--- GIVEN RECORDS ---

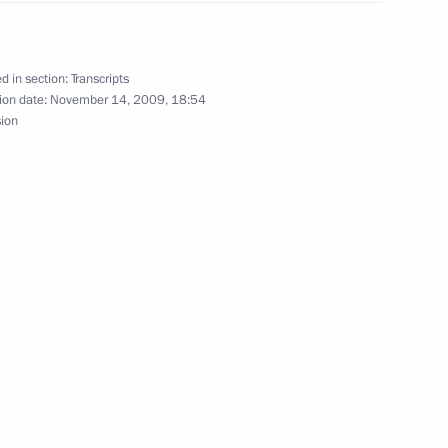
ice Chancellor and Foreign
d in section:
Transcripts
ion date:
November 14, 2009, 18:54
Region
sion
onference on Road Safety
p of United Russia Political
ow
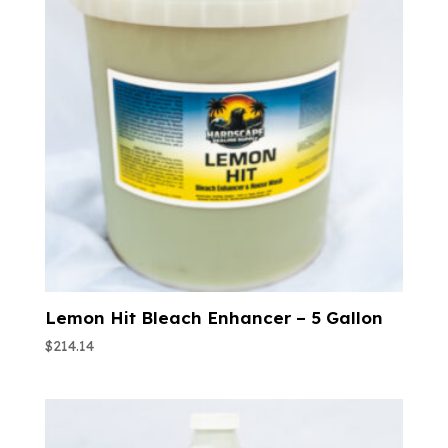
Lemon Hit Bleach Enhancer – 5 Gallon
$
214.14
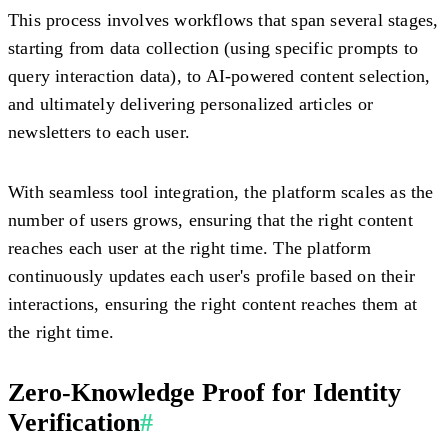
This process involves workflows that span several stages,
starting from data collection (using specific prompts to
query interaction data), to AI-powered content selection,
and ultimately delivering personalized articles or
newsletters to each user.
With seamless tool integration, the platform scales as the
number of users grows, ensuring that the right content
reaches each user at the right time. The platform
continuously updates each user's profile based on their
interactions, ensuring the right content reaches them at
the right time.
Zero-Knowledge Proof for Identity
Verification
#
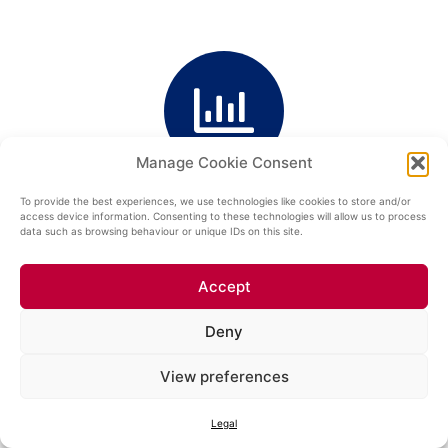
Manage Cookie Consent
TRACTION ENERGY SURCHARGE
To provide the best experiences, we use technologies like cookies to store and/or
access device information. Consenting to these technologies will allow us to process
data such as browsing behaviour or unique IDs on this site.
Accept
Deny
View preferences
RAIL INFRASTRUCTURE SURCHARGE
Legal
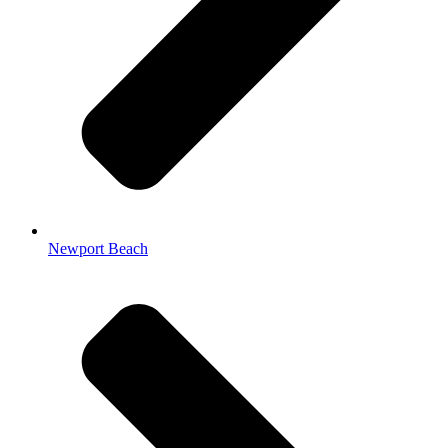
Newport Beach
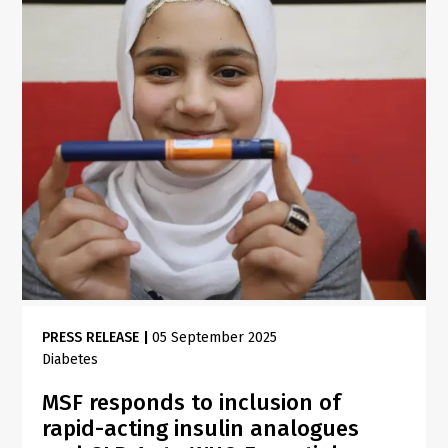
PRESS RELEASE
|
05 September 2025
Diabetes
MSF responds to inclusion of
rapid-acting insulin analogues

---

Return the lines from the one containing "Manage Cookie Consent" through the last line of the records, both included, exactly as written and with no pictures.

### FINISHED EXERCISE
Manage Cookie Consent
TRACTION ENERGY SURCHARGE
To provide the best experiences, we use technologies like cookies to store and/or
access device information. Consenting to these technologies will allow us to process
data such as browsing behaviour or unique IDs on this site.
Accept
Deny
View preferences
RAIL INFRASTRUCTURE SURCHARGE
Legal
Newport Beach
PRESS RELEASE
|
05 September 2025
Diabetes
MSF responds to inclusion of
rapid-acting insulin analogues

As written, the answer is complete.